数据条目
#####
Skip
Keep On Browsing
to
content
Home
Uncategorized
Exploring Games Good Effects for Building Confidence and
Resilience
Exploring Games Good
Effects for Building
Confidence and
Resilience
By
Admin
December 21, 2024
#####
能否把上面的全部数据重写一遍，将其中每一处“Resilience”都换成“Perseverance”，其余内容一字不改？

(答案栏)
Skip
Keep On Browsing
to
content
Home
Uncategorized
Exploring Games Good Effects for Building Confidence and
Perseverance
Exploring Games Good
Effects for Building
Confidence and
Perseverance
By
Admin
December 21, 2024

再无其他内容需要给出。